(EXTRACT PROVIDED)
Imagine your future as a timeline of payments you expect to receive and debts you must pay. You can settle your debts as long as the cash inflows are sufficient to cover the promised outflows. If you find yourself in a payments deficit, that makes you a “deficit agent.” You must find a way to cover the gap.
Clip Length: 1:07 (2017 Lec 3, 19:42–20:49)
The survival constraint … emphasizes the time pattern of cash flows and cash commitments, and the necessity in each period to settle. If you're a deficit agent, you have to find a source of liquidity to meet that deficit. That's the [survival] constraint. And this is a constraint that binds deficit agents, not surplus agents.
(2017 Lec 3, 19:42)
How can we keep track of future cash inflows and outflows? Behold the mighty balance sheet.
If you've seen balance sheets before, you might be used to thinking of assets and liabilities as what an entity owns and owes. Your instinct is to add up the total value of the assets and subtract the liabilities to find "net worth." That's fine, but it doesn't help us understand the entity's liquidity position: its ability to meet payment commitments as time rolls on.
Even worse than netting assets and liabilities within a balance sheet is netting across balance sheets. That's why the money view keeps individual entities' balance sheets separate rather than consolidating them into aggregate "sectors."
Net-money doctrine consolidates private domestic accounts so that private domestic debt cancels out against an equivalent amount of private domestic financial assets in both monetary and nonmonetary form. The only financial assets remaining in aggregative analysis are those held by the private sectors as net claims against the outside world—against, that is, government and the foreign sector.
(Gurley and Shaw 1960, 187)
In the words of Gurley and Shaw (1960), we prefer "gross-money doctrine" over "net-money doctrine." To get a handle on liquidity, the money view interprets a balance sheet’s asset and liability sides as timelines of cash flows and cash commitments, respectively.
If we begin at any date, we have that at each and every future date, in order to survive, the firm must satisfy the condition that the initial cash plus the receipts minus the costs payable to that date are greater than zero. That is, in order to survive a firm must be able to pay debts when due.
(Minsky 1954, 96)
A balance sheet is like a zipper moving through time, zipping the two timelines together. Whenever a payment fails, someone's zipper has broken.
[M]y suggestion can be expressed by saying that we ought to regard every individual in the community as being, on a small scale, a bank. Monetary theory becomes a sort of generalisation of banking theory.
(Hicks 1935, 12)
Banks and the rest of us all have to manage our balance sheets to ensure that we can meet our payment commitments. We all want our zippers to zip.
References
Gurley, John G., and Edward S. Shaw. 1960. Money in a Theory of Finance. Washington, D.C.: Brookings Institution.
Hicks, John R. 1935. "A Suggestion for Simplifying the Theory of Money." Economica 2 (5): 1–19.
Mehrling, Perry. 2017. "Lecture 3: Fundamentals of the Money View." Warsaw School of Economics, recorded October 13, 2017. Video of lecture, 1:27:49. https://youtu.be/XzMXkJDksrE
Minsky, Hyman P. 1954. "Induced Investment and Business Cycles." PhD diss., Harvard University.

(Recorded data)
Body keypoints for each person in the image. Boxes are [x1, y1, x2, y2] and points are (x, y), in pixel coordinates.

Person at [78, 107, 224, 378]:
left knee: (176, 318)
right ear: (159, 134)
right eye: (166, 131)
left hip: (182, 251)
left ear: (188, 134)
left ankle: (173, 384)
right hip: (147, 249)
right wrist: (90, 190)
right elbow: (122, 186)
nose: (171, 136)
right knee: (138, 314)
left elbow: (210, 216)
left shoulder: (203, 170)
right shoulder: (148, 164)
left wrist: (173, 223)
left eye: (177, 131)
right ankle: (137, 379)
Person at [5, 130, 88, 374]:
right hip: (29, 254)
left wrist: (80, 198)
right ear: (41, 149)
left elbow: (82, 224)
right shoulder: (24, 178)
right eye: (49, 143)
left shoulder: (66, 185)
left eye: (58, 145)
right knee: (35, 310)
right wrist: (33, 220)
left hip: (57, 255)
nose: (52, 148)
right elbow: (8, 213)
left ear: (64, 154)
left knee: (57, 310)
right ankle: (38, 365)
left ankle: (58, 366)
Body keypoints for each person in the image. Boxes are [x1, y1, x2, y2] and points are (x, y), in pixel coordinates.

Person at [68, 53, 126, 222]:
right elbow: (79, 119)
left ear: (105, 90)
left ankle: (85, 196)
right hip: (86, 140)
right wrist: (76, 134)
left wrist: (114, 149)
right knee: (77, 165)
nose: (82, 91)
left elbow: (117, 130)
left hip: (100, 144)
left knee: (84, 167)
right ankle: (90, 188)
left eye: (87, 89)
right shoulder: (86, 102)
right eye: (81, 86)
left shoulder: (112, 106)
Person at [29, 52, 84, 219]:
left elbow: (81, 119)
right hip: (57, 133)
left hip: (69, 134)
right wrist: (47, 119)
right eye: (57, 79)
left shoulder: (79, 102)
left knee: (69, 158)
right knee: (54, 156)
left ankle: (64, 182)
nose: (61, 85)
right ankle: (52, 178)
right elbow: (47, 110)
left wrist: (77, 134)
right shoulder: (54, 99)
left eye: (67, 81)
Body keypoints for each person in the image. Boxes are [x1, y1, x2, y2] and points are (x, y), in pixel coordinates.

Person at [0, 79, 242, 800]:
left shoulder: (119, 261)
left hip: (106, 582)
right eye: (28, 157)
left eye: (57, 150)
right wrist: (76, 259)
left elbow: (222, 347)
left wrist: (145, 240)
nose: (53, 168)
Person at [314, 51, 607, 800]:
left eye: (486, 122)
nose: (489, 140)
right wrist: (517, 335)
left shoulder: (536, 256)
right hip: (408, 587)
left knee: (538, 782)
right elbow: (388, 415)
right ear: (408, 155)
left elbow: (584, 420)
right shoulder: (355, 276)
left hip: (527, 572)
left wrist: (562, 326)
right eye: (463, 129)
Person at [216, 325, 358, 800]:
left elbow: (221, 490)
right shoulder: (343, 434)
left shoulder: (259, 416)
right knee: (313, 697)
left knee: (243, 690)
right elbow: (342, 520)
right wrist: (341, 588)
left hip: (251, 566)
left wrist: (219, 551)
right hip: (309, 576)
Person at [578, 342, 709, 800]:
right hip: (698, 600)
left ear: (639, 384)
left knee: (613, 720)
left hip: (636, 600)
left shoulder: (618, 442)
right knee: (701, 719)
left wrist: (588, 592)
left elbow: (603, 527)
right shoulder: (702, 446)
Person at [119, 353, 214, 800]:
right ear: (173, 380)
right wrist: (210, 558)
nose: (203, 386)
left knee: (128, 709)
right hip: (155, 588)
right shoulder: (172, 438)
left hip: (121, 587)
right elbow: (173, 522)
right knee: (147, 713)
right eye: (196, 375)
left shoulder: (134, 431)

(EXERCISE) Render this sentence from the text on balance sheets and liquidity into Spanish: "Banks and the rest of us all have to manage our balance sheets to ensure that we can meet our payment commitments." The listing is material separate from the text.

(PROBLEM SOLUTION) Los bancos y todos los demás tenemos que gestionar nuestros balances para asegurarnos de que podemos cumplir nuestros compromisos de pago.